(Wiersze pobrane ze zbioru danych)
********

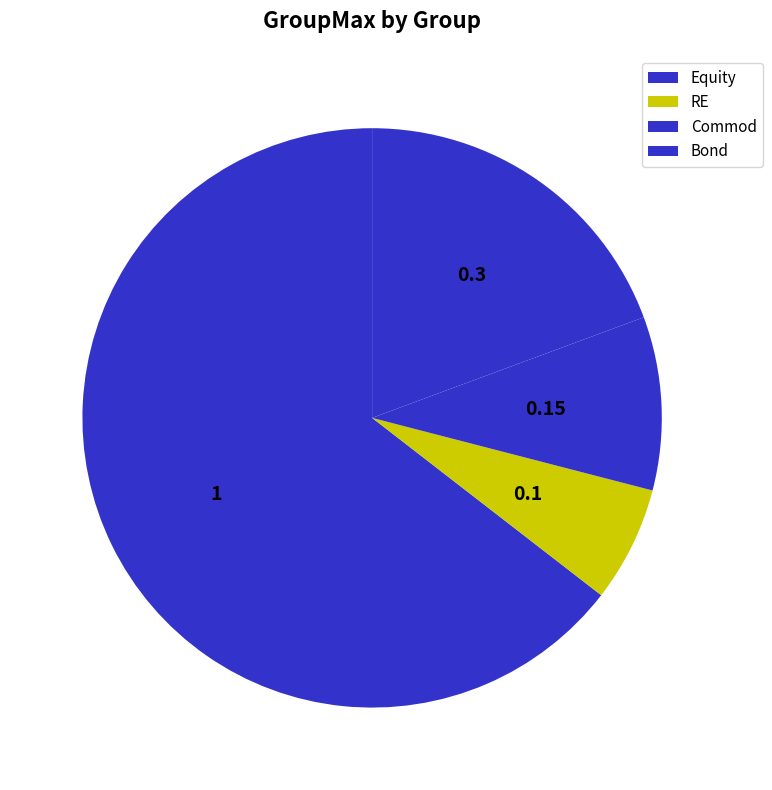

True or false: Bond accounts for 19% of the total.

True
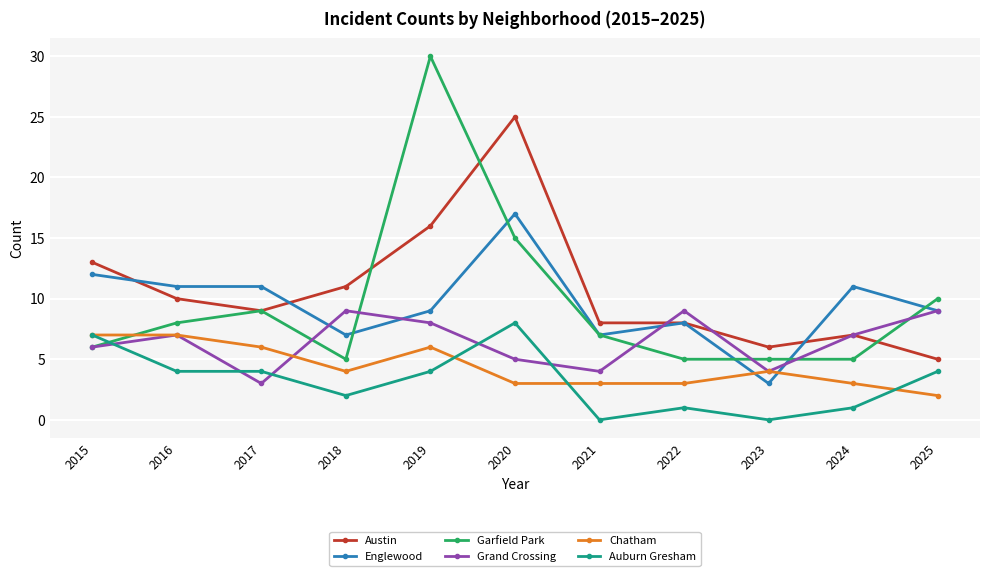

Does the chart display data point markers on the line(s)?

Yes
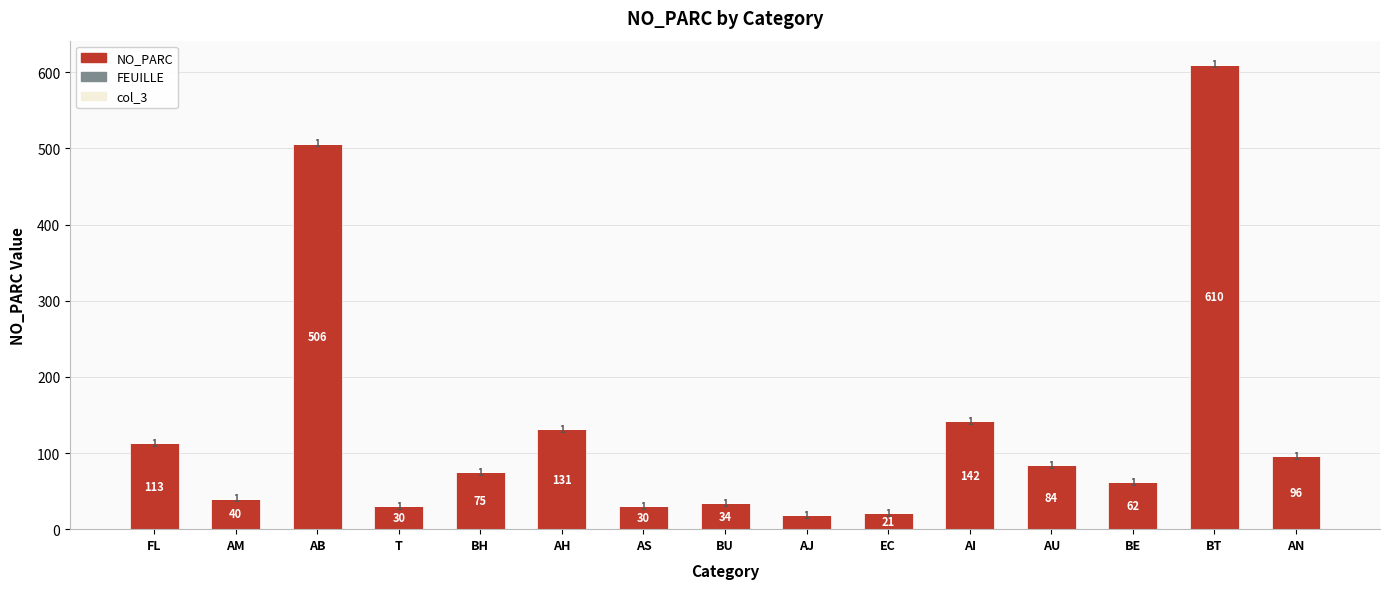

Does the chart contain stacked bars?

Yes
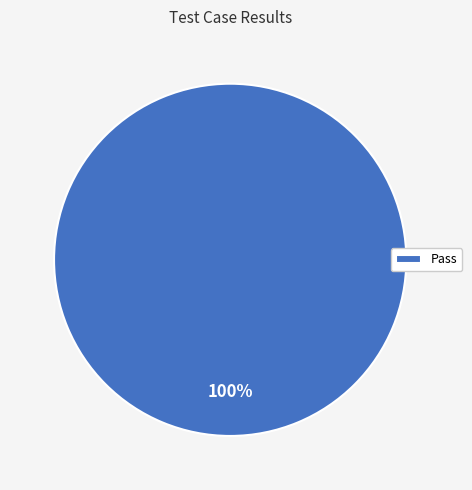

Count the number of slices in the pie.

1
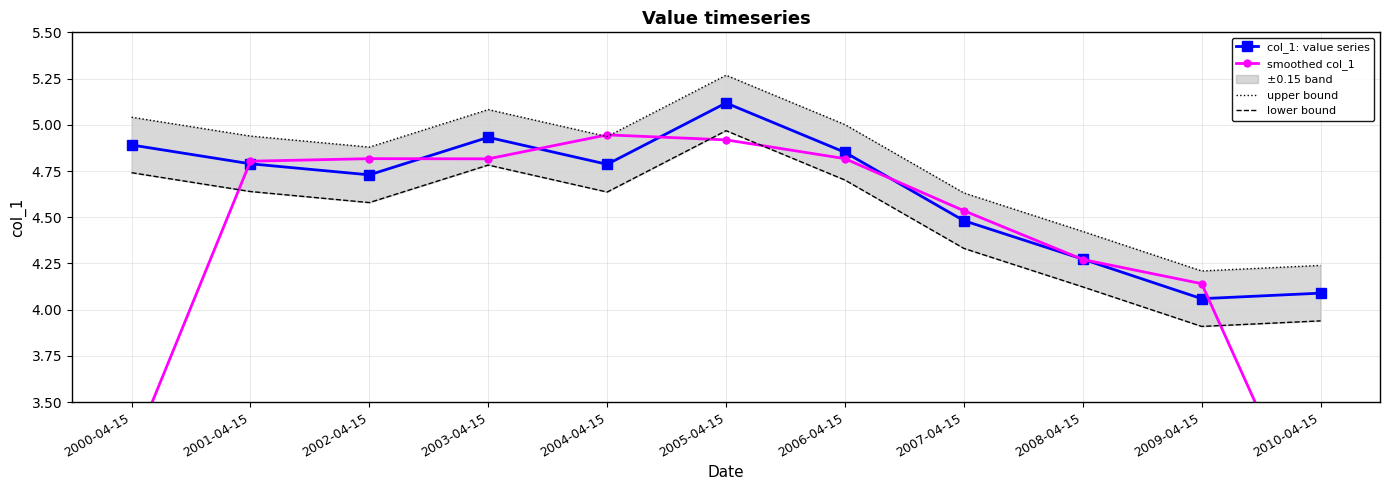

Reading left to right, transcribe all the data shown in this chart.

col_1: value series: 2000-04-15=4.9	2001-04-15=4.8	2002-04-15=4.7	2003-04-15=4.9	2004-04-15=4.8	2005-04-15=5.1	2006-04-15=4.9	2007-04-15=4.5	2008-04-15=4.3	2009-04-15=4.1	2010-04-15=4.1
smoothed col_1: 2000-04-15=3.2	2001-04-15=4.8	2002-04-15=4.8	2003-04-15=4.8	2004-04-15=4.9	2005-04-15=4.9	2006-04-15=4.8	2007-04-15=4.5	2008-04-15=4.3	2009-04-15=4.1	2010-04-15=2.7
upper bound: 2000-04-15=5.0	2001-04-15=4.9	2002-04-15=4.9	2003-04-15=5.1	2004-04-15=4.9	2005-04-15=5.3	2006-04-15=5.0	2007-04-15=4.6	2008-04-15=4.4	2009-04-15=4.2	2010-04-15=4.2
lower bound: 2000-04-15=4.7	2001-04-15=4.6	2002-04-15=4.6	2003-04-15=4.8	2004-04-15=4.6	2005-04-15=5.0	2006-04-15=4.7	2007-04-15=4.3	2008-04-15=4.1	2009-04-15=3.9	2010-04-15=3.9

********

> **Polecenie**
Proszę zmienić we wszystkich powyższych wierszach „chart” na „graph”, pozostawiając resztę bez zmian, i przytoczyć je ponownie bez obrazów.

> **Rozwiązanie**
True or false: Bond accounts for 19% of the total.

True

Does the graph display data point markers on the line(s)?

Yes

Does the graph contain stacked bars?

Yes

Count the number of slices in the pie.

1

Reading left to right, transcribe all the data shown in this graph.

col_1: value series: 2000-04-15=4.9	2001-04-15=4.8	2002-04-15=4.7	2003-04-15=4.9	2004-04-15=4.8	2005-04-15=5.1	2006-04-15=4.9	2007-04-15=4.5	2008-04-15=4.3	2009-04-15=4.1	2010-04-15=4.1
smoothed col_1: 2000-04-15=3.2	2001-04-15=4.8	2002-04-15=4.8	2003-04-15=4.8	2004-04-15=4.9	2005-04-15=4.9	2006-04-15=4.8	2007-04-15=4.5	2008-04-15=4.3	2009-04-15=4.1	2010-04-15=2.7
upper bound: 2000-04-15=5.0	2001-04-15=4.9	2002-04-15=4.9	2003-04-15=5.1	2004-04-15=4.9	2005-04-15=5.3	2006-04-15=5.0	2007-04-15=4.6	2008-04-15=4.4	2009-04-15=4.2	2010-04-15=4.2
lower bound: 2000-04-15=4.7	2001-04-15=4.6	2002-04-15=4.6	2003-04-15=4.8	2004-04-15=4.6	2005-04-15=5.0	2006-04-15=4.7	2007-04-15=4.3	2008-04-15=4.1	2009-04-15=3.9	2010-04-15=3.9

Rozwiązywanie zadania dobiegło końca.